Documento de origem |
'''
Clóvis Maia | Redação Pernambuco


A Verdade – Júnior, como foi que começou esse teu trabalho com a reciclagem e como você despertou o interesse e consciência sobre a questão ambiental e o trabalho com a reciclagem?

Júnior – Eu sou marceneiro de formação e sempre gostei de aproveitar o resto das madeiras, fazendo tudo o que sobrava na marcenaria, reaproveitando as madeiras que sobravam, criando novas peças. E aí eu lembro que minha mãe tinha fundado uma cooperativa, lá em Dois Unidos [bairro popular do Recife], junto com algumas pessoas.  Pelo exemplo dela eu vi que poderia trabalhar também com a reciclagem, trabalhar com aquilo que é taxado de lixo, mas que pode ter muito proveito se a gente souber reutilizar. Eu via o trabalho dela e foi por meio do seu exemplo que eu me inspirei em começar. 

Antes de trabalhar com ela eu não fazia ideia da importância daquele trabalho. Eu não gostava, não entendia mesmo dessa urgência de cuidar do meio ambiente, zelar pela natureza, eu fui vendo o trabalho dela e quando vi me apaixonei.  Eu joguei o serviço pra lá, comprei uma bicicleta, e fui “puxar” papelão. No início tinha até amigo que não entendia, me chamava de doido, diziam que eu não estava bem do juízo por trocar a profissão de marceneiro pra ficar no meio da rua, tipo, nove da noite pegando papelão.

Mas eu costumo dizer que fui mordido pelo bichinho da reciclagem. Tinha jeito mais não. 

Foto: JAV/PE

Se você fosse falar para uma pessoa leiga no assunto, um adulto que nunca teve contato com o tema da reciclagem ou uma criança, o que seria mais interessante  nessa relação meio ambiente, reciclagem e sociedade para compartilhar?
'''
Material fornecido |
'''
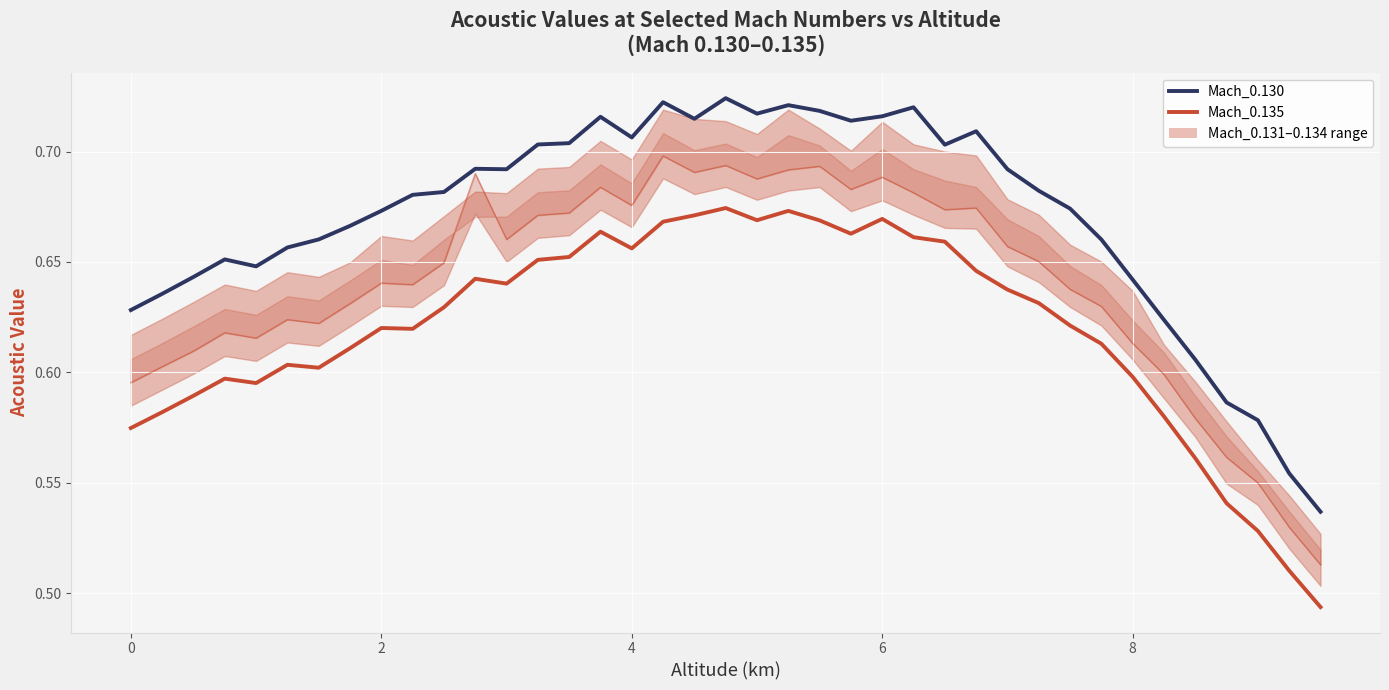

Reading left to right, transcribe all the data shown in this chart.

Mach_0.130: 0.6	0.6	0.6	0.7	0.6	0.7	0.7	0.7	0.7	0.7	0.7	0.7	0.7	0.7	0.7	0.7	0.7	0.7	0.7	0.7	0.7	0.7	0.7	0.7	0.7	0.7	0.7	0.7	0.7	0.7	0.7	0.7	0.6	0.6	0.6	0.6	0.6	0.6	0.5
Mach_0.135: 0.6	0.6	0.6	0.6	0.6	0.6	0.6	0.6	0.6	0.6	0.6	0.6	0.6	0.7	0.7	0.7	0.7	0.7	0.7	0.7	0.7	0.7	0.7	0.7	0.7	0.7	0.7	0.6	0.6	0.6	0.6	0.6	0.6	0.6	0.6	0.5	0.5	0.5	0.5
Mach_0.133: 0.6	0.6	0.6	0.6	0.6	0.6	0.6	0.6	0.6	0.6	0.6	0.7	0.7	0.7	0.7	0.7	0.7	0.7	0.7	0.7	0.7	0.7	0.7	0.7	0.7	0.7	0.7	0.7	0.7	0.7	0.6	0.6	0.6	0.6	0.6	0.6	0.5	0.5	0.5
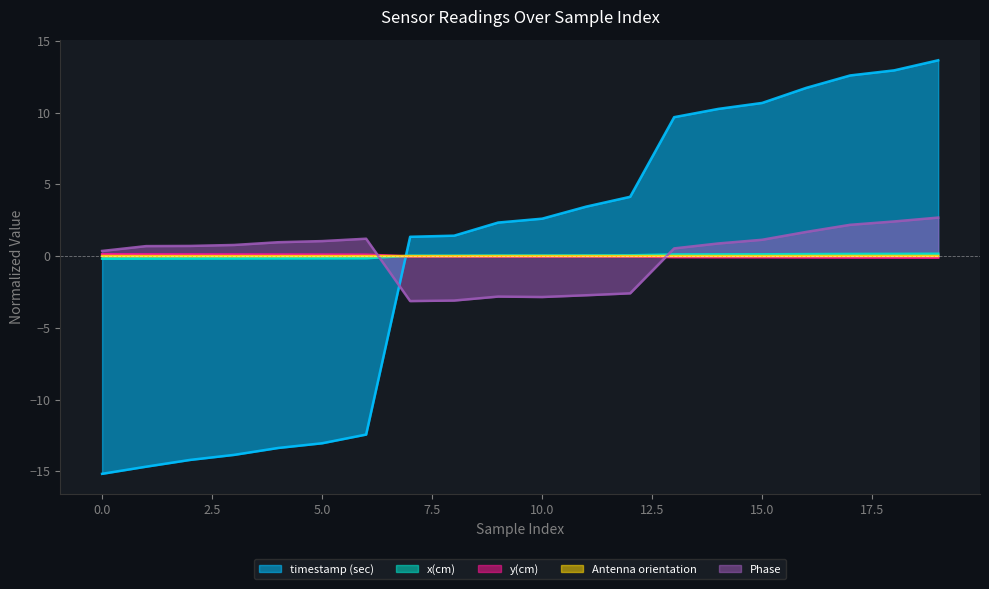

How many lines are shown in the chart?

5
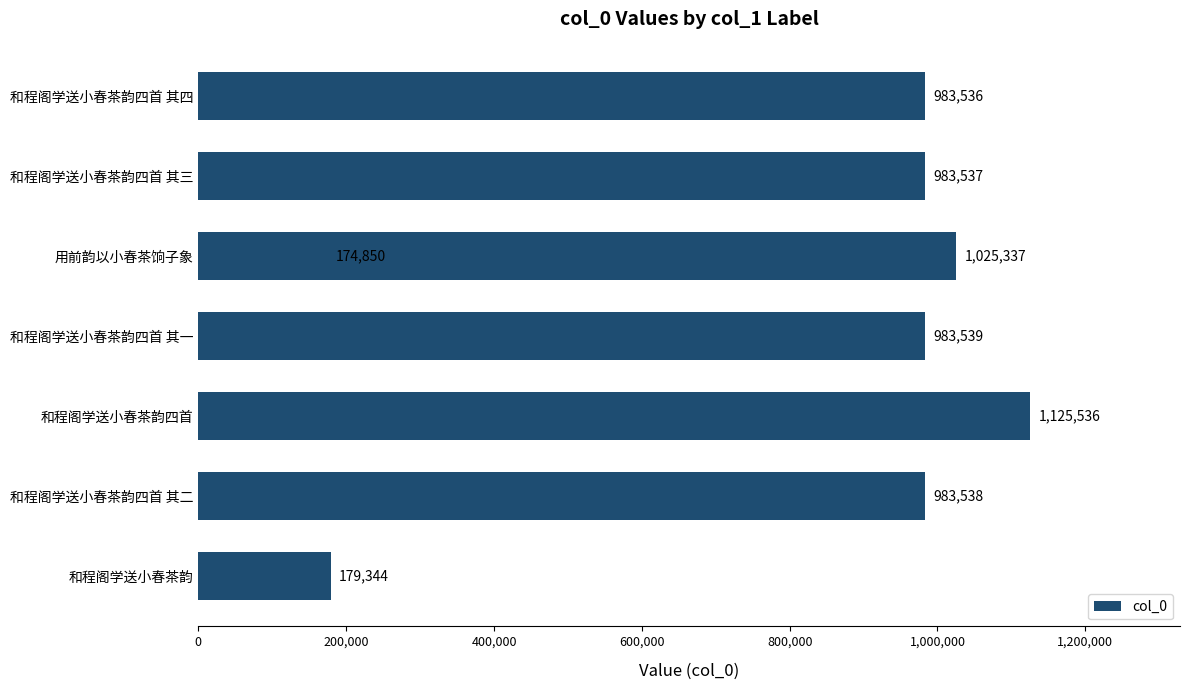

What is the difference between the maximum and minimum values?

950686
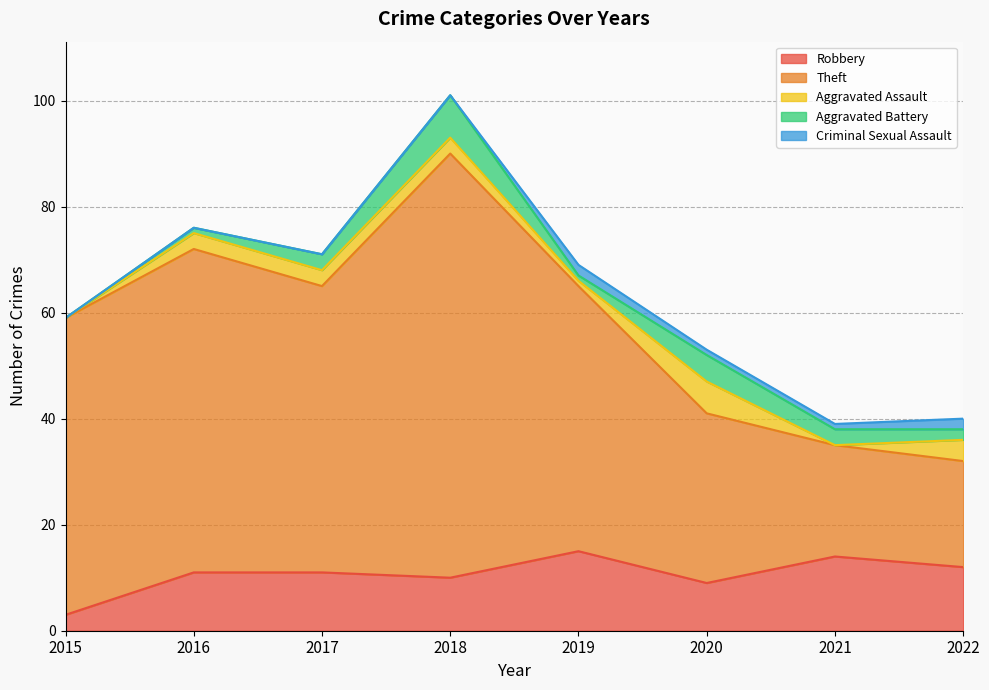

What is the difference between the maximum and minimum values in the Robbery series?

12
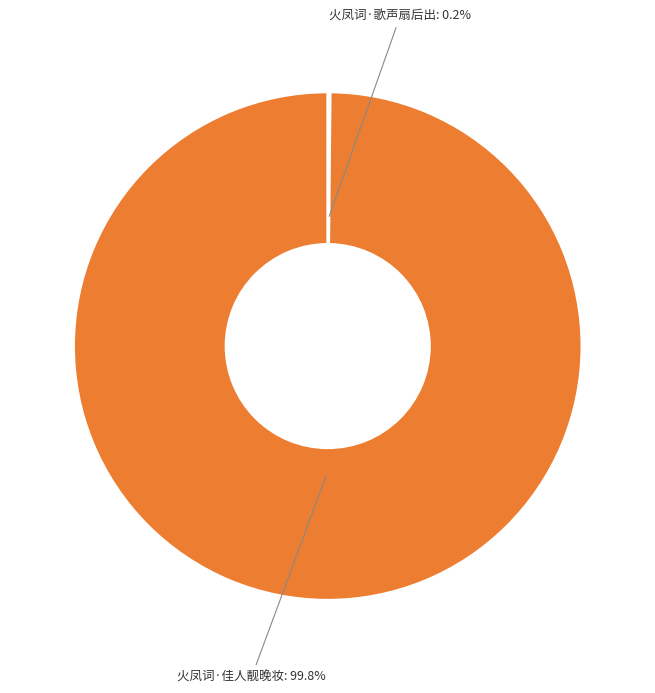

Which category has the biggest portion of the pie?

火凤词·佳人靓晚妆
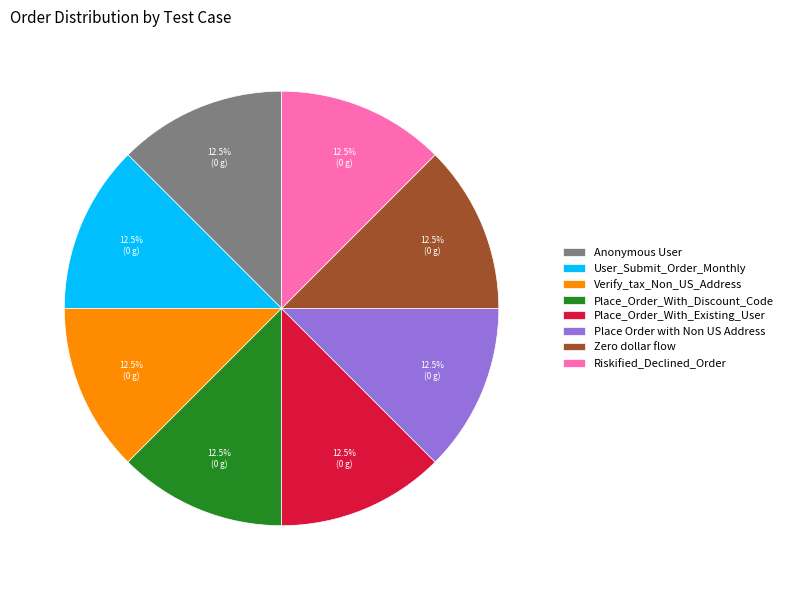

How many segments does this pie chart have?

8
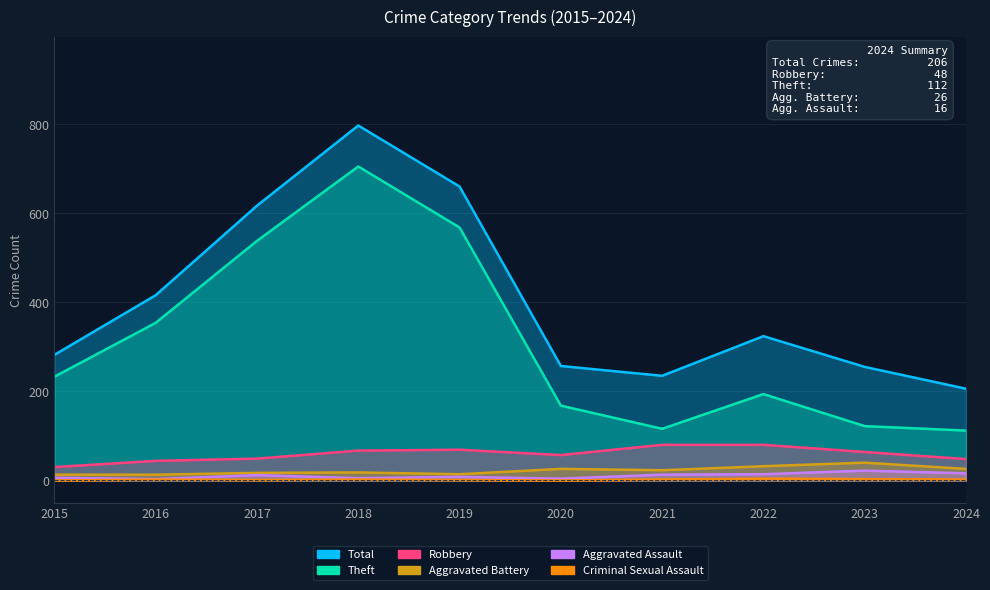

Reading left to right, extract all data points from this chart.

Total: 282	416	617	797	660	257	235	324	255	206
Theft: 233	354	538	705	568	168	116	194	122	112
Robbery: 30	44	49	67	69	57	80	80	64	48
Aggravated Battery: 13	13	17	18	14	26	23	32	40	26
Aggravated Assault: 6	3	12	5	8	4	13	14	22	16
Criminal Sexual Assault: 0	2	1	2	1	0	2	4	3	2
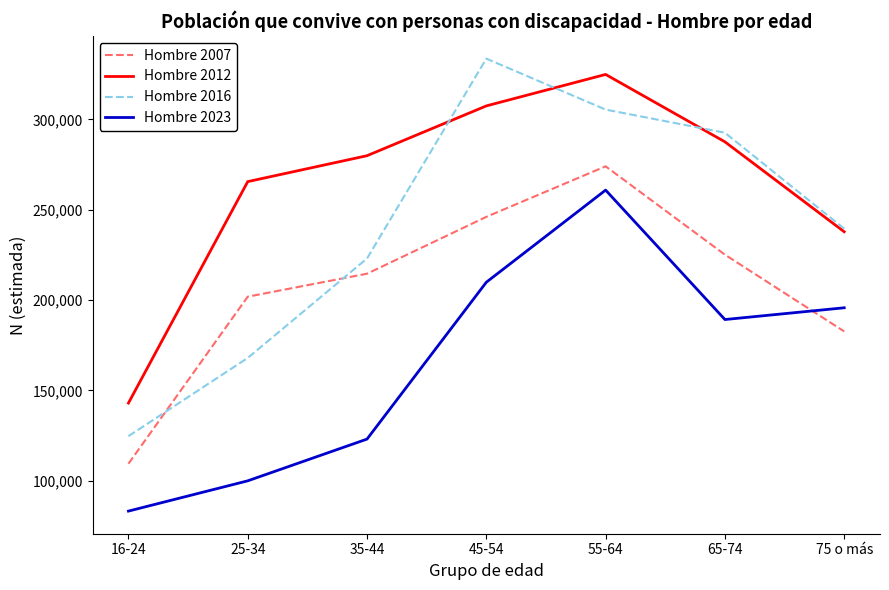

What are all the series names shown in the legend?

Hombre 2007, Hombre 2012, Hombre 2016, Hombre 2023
'''
Instruções do exercício |
Cite literalmente o trecho da entrevista sobre reciclagem que vai de "A Verdade –" a "com a reciclagem?". Os registros não têm relação com a entrevista sobre reciclagem.

Resposta |
A Verdade – Júnior, como foi que começou esse teu trabalho com a reciclagem e como você despertou o interesse e consciência sobre a questão ambiental e o trabalho com a reciclagem?